Mine was white with a tan vinyl interior. Sunroof, power windows and locks were all standard. The front spoiler was most likely off a different one and had been repainted body color, that paint had pretty much fallen off it as you can see in the somewhat fuzzy picture, which is the only surviving shot that I have of it. The rest of the car seemed solid. For driving around town this was great; I enjoyed it and while basically similar (two door coupe) to my Buick, this was in many ways obviously very different. A stick shift makes any car feel different, but it was also fairly light and handled tighter than the Buick even though it had quite a few more miles on it.
I do recall taking this one to Lake Tahoe over a New Year’s with some friends. It turned out a little spooky as we discovered that when four people were in the car and you went over a dip or the road rose and fell, when you were at maximum compression, the floor would make a popping noise just behind the front seat. The noise was very much like those little pressed tin toy frogs from the 60’s and 70’s that had a little metal tab underneath, when you squeezed the tab it made a small “pop” noise that would drive your parents crazy…
We actually stopped the car and looked underneath and felt around the floorboards but everything seemed fine. I still have no idea what it was; the car did not have any visible rust and was not an accident reconstruction, however it did have that weird structural deficiency. It drove fine the whole time, just the sound was unnerving, we wondered if the car was going to break in half!

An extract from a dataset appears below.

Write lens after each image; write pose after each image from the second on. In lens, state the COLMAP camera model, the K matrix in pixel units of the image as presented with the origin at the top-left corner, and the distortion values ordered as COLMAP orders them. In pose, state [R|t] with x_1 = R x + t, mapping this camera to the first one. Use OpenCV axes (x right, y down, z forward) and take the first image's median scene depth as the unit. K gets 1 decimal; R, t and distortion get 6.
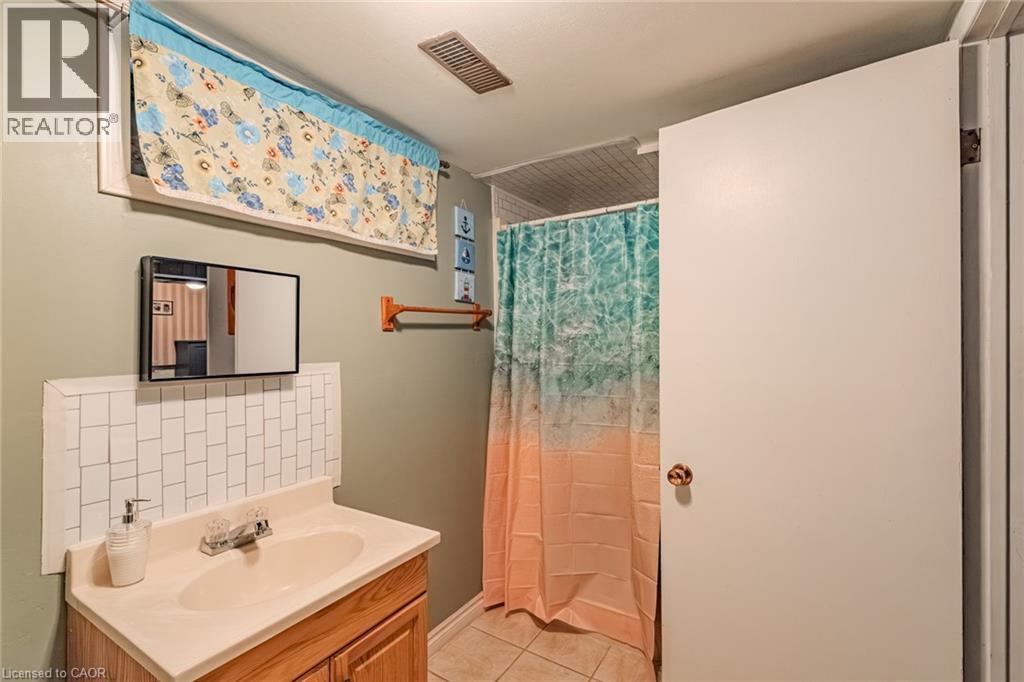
lens RADIAL K [[461.8, 0, 518.3], [0, 461.8, 339.3], [0, 0, 1]] dist [0.000866, 0.000246]
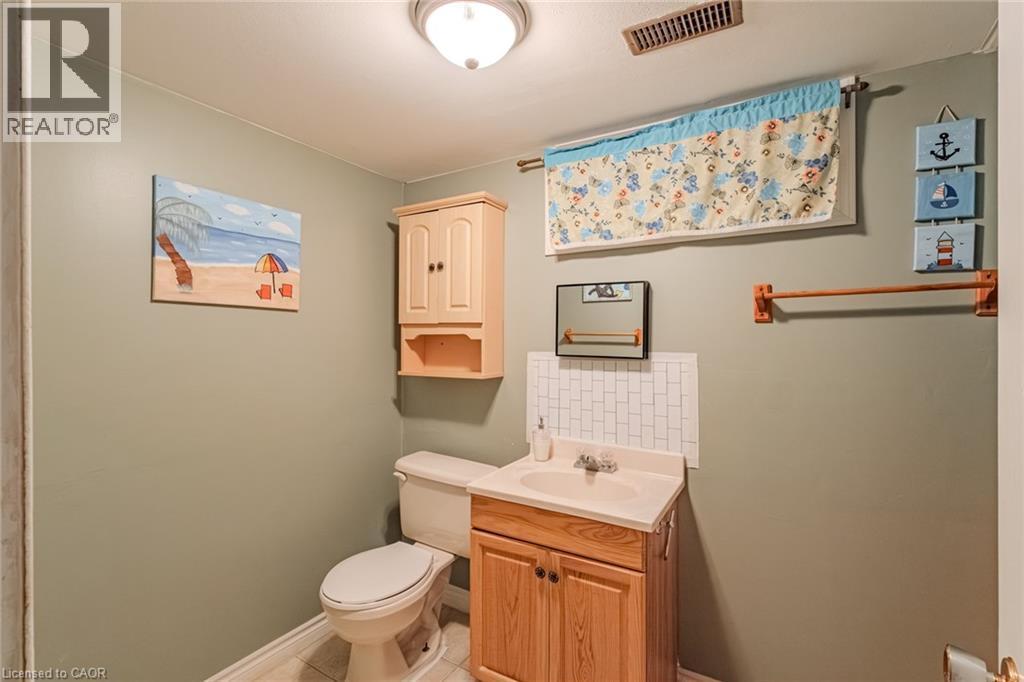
lens RADIAL K [[461.8, 0, 517.9], [0, 461.8, 340.1], [0, 0, 1]] dist [0.000866, 0.000246]
pose [[0.009419, 0.005496, -0.999941, 0.707631], [-0.003547, 0.999979, 0.005463, 0.015260], [0.999949, 0.003495, 0.009438, 0.597849]]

As far as noises go, for some reason when test-driving it I never tried reverse. Well, reverse worked but made a loud clicking noise as you were moving backwards that varied in intensity with your speed. It always worked and I never looked into it, but it was just a characteristic of this particular car.

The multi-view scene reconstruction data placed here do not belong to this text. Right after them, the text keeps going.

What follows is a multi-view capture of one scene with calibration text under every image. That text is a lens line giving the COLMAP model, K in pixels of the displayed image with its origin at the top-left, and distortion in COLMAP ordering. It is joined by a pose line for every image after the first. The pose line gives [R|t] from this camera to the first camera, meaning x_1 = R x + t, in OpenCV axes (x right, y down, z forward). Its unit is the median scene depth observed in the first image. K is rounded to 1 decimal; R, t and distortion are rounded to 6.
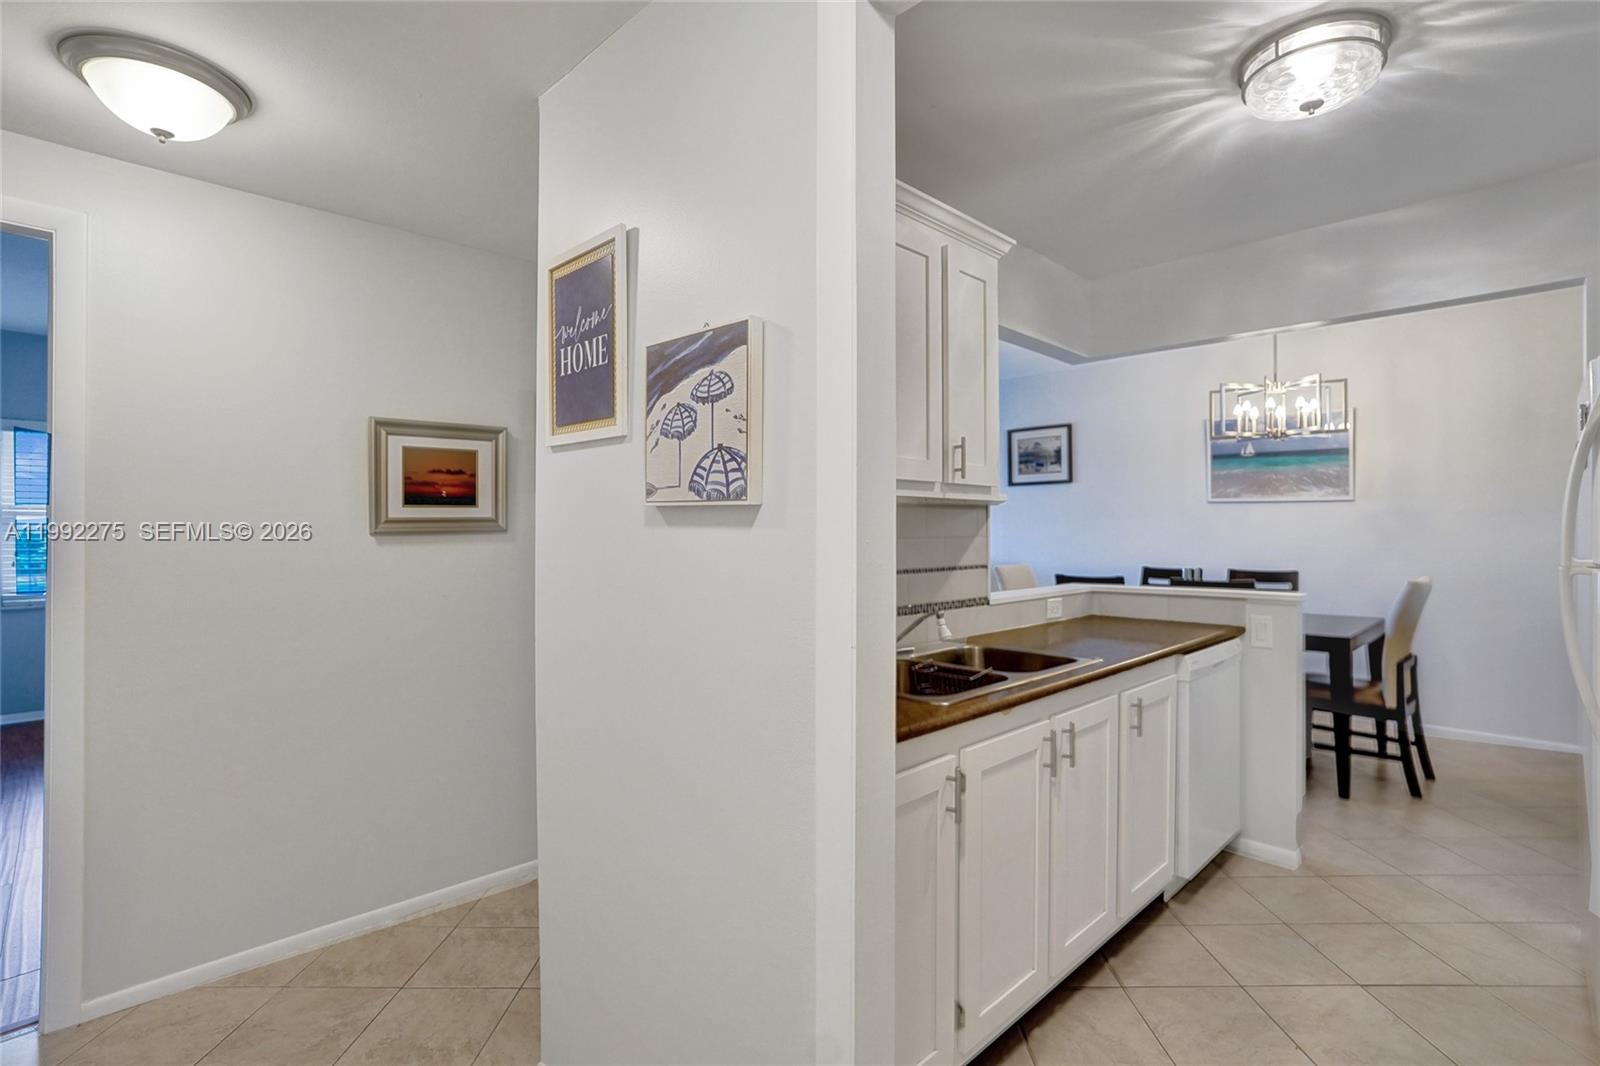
lens RADIAL K [[806.2, 0, 818.0], [0, 806.2, 527.7], [0, 0, 1]] dist [-0.023840, 0.011643]
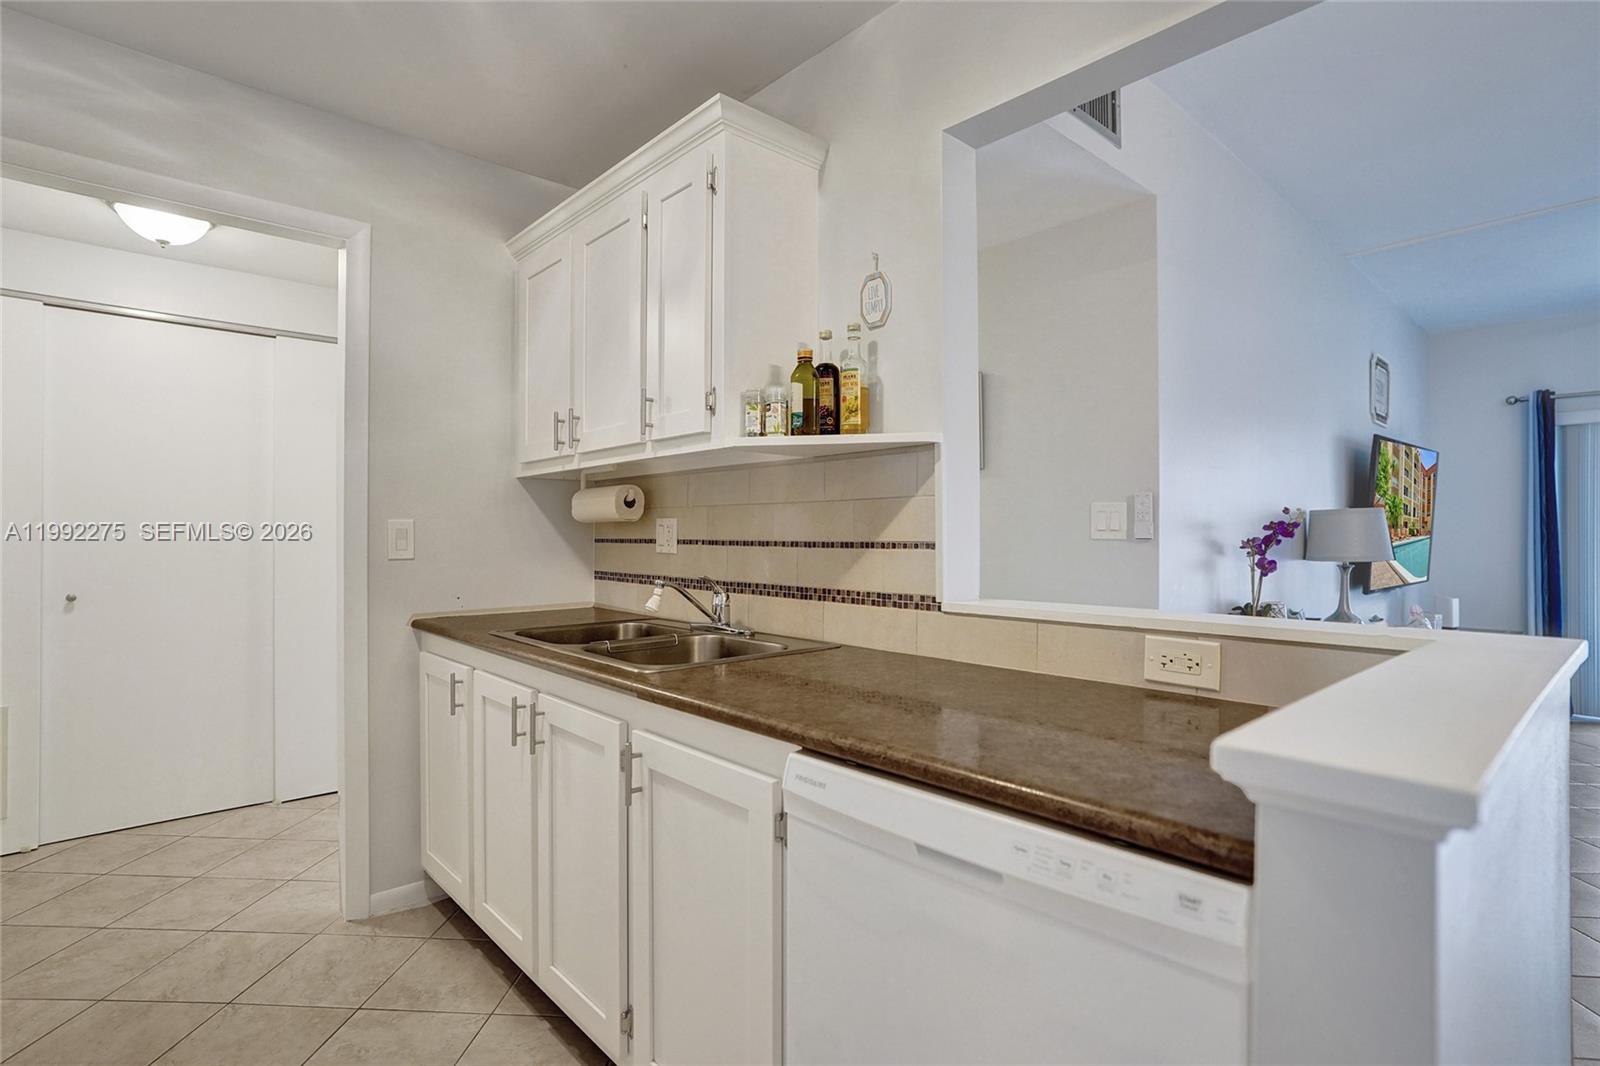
lens RADIAL K [[806.2, 0, 794.7], [0, 806.2, 533.7], [0, 0, 1]] dist [-0.023840, 0.011643]
pose [[-0.097358, 0.000504, -0.995249, 0.874524], [0.002015, 0.999998, 0.000309, 0.042080], [0.995247, -0.001975, -0.097359, 1.029253]]
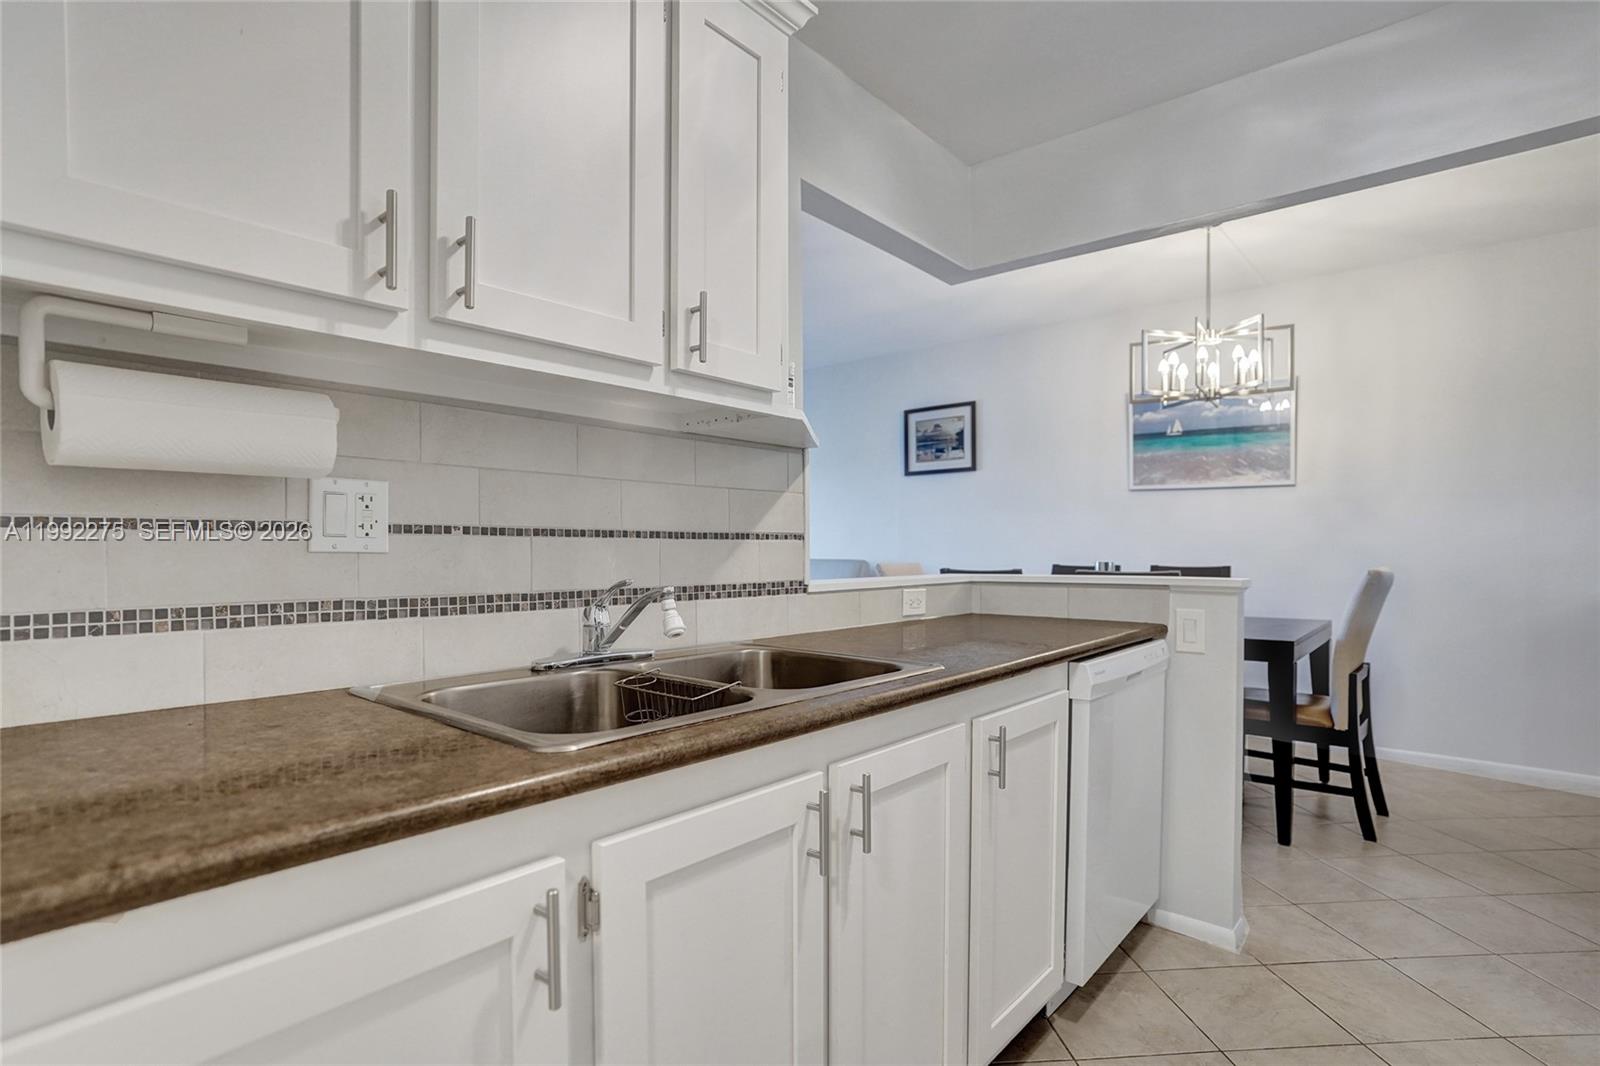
lens RADIAL K [[806.2, 0, 797.5], [0, 806.2, 567.0], [0, 0, 1]] dist [-0.023840, 0.011643]
pose [[0.998602, 0.000497, 0.052863, 0.181129], [-0.001777, 0.999706, 0.024168, 0.061977], [-0.052836, -0.024228, 0.998309, 0.331946]]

Another issue that this one had was that the door seals were in pretty bad shape to the point where some of the material was missing. At highway speeds a good amount of air would leak in, I figured I could replace them, however they were prohibitively expensive at the dealer (for me at the time anyway) and internet resources were still a few years away. So I just lived with it, at least it was California, not overly cold and even in Lake Tahoe it was OK as long as I blasted the heat. I’ve found German cars in general (OK, water cooled ones, anyway) to have excellent heaters, often like having a little pellet stove behind the dash.

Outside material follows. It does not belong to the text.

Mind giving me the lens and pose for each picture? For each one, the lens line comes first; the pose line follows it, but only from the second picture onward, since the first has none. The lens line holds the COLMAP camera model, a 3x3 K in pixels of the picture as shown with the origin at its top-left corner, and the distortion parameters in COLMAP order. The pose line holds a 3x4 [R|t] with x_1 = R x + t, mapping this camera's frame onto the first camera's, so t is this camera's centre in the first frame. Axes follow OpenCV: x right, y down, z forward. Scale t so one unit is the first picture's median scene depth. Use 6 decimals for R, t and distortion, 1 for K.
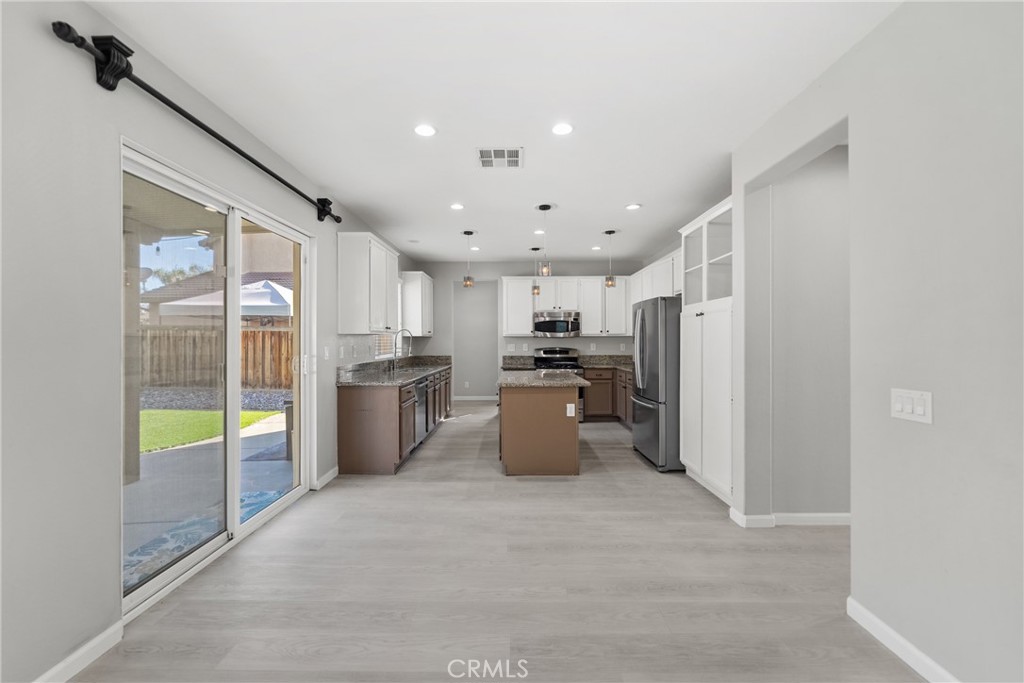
lens RADIAL K [[409.4, 0, 512.0], [0, 409.4, 341.5], [0, 0, 1]] dist [-0.000520, -0.000021]
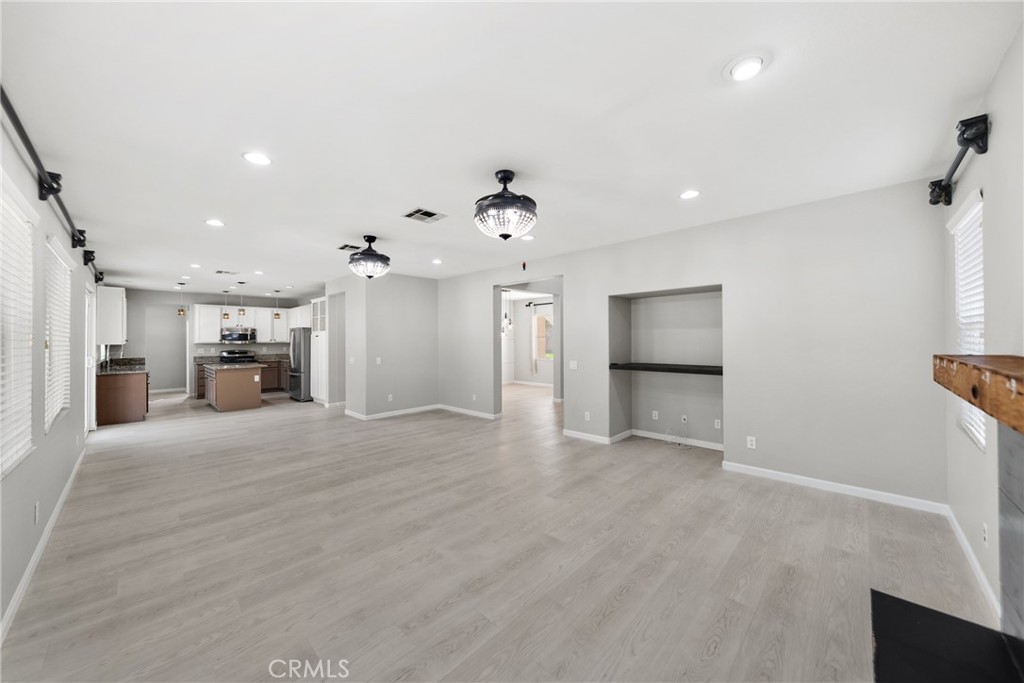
lens RADIAL K [[363.5, 0, 509.1], [0, 363.5, 339.0], [0, 0, 1]] dist [0.000028, -0.000080]
pose [[0.689728, -0.001079, 0.724068, -0.209357], [0.007429, 0.999957, -0.005586, -0.014570], [-0.724031, 0.009232, 0.689706, -0.830751]]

I still like these cars very much and was glad to have had the opportunity to own one. Having since driven the Ur-Quattro and even having driven an actual SportQuattro (short wheelbase, very lightweight Kevlar body, 300hp, only slightly more than 200 built for Group B Rally homologation purposes) in France, has only confirmed my belief that these were well-sorted, comfortable, grand touring cars that looked great and ran economically without being ostentatious or overly costly to maintain and repair as long as one was aware that regular maintenance is key to European car ownership. (One day I will have to do a report on how I came to drive that SportQuattro and give my impressions…)
So do I really regret owning it? I guess not in principle, but it would have been better if I had waited for a more perfect one and/or had the budget to take care of some small annoyances. In the end I sold it for pretty much what I had in it to a guy who had moved to San Francisco with an Alfa Romeo Milano that had over a quarter of a million miles on it!